A severe SAML authentication vulnerability affected GitLab, which could allow an adversary to bypass SAML authentications for unrestricted access. GitLab patched this SAML auth flaw with the latest CE/EE releases.

GitLab SAML Auth Flaw Patched

According to its latest advisory, GitLab addressed a critical SAML auth bypass flaw affecting the self-managed installations.

GitLab uses the Security Assertion Markup Language (SAML) single sign-on (SSO) authentication protocol for validating secure and authorized access to GitLab instances. However, due to the vulnerability, it became possible for an adversary to evade the authentication checks and access GitLab instances without authorization.

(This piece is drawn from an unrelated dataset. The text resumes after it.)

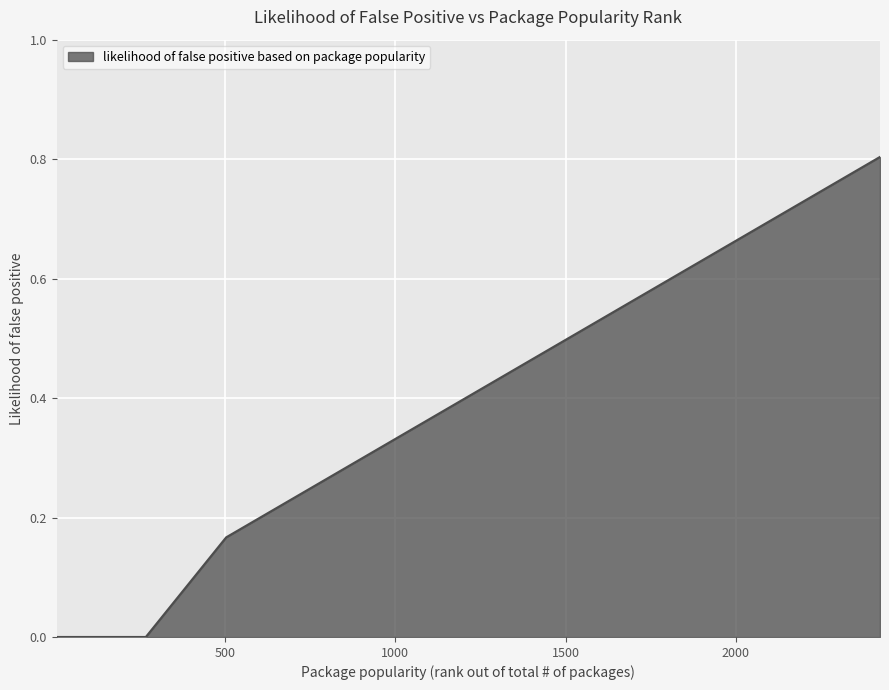

At which label is the value closest to 0?

5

The vulnerability, tracked as CVE-2024-45409, specifically affected the Ruby SAML library that implements client-side SAML authorization. Due to improper signature verification of the SAML response, the vulnerability allowed an attacker to forge SAML responses with arbitrary content. In turn, the attacker could access the target systems as an arbitrary user.

This vulnerability affected Ruby SAML versions 12.2 through 1.13.0, receiving a patch with versions 1.17.0 and 1.12.3, respectively. It received a critical severity rating with a CVSS score of 10.0, indicating the crucial nature of the flaw.

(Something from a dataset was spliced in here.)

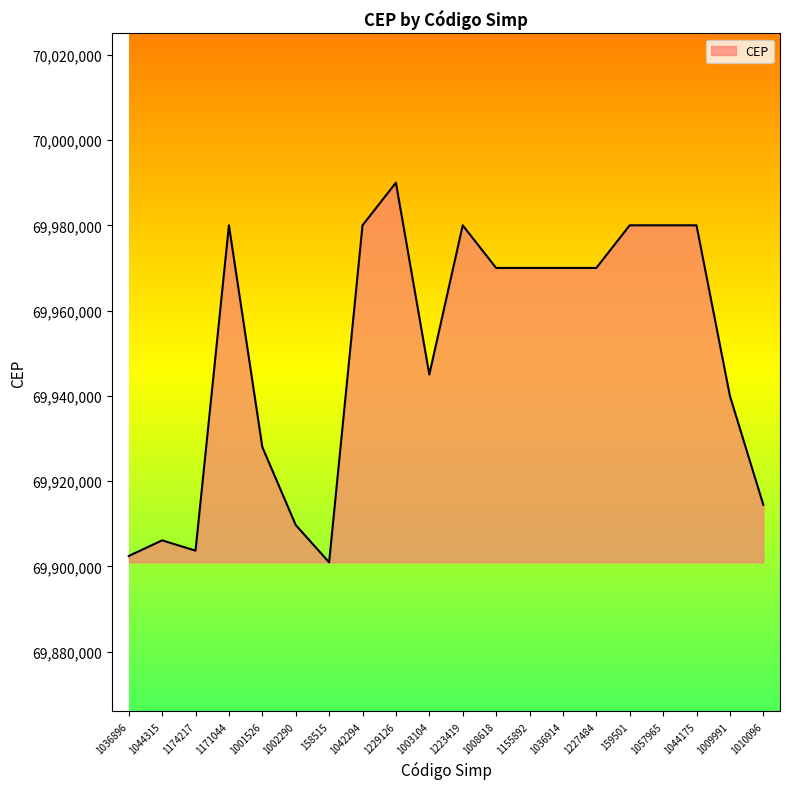

The chart shows a value of 22515655 at 1155892. True or false?

False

According to GitLab, this vulnerability only affected GitLab instances with SAML authentication enabled. The service released the vulnerability fix with GitLab Community Edition (CE) and Enterprise Edition (EE) versions 17.3.3, 17.2.7, 17.1.8, 17.0.8, 16.11.10.

Although the service urges all users to patch their systems with the latest GitLab releases, it also shares mitigations. Hence, users may apply these mitigations accordingly where an immediate update isn’t possible. These steps include enabling two-factor authentication for all user accounts on GitLab instances and disabling the SAML two-factor bypass option.

The requirement for manual updates applies only to GitLab self-managed instances. The service confirmed automatic updates for GitLab Dedicated instances, requiring no further input from the users.

In May, GitLab also patched a serious XSS vulnerability, allowing account takeovers, alongside many other security vulnerabilities.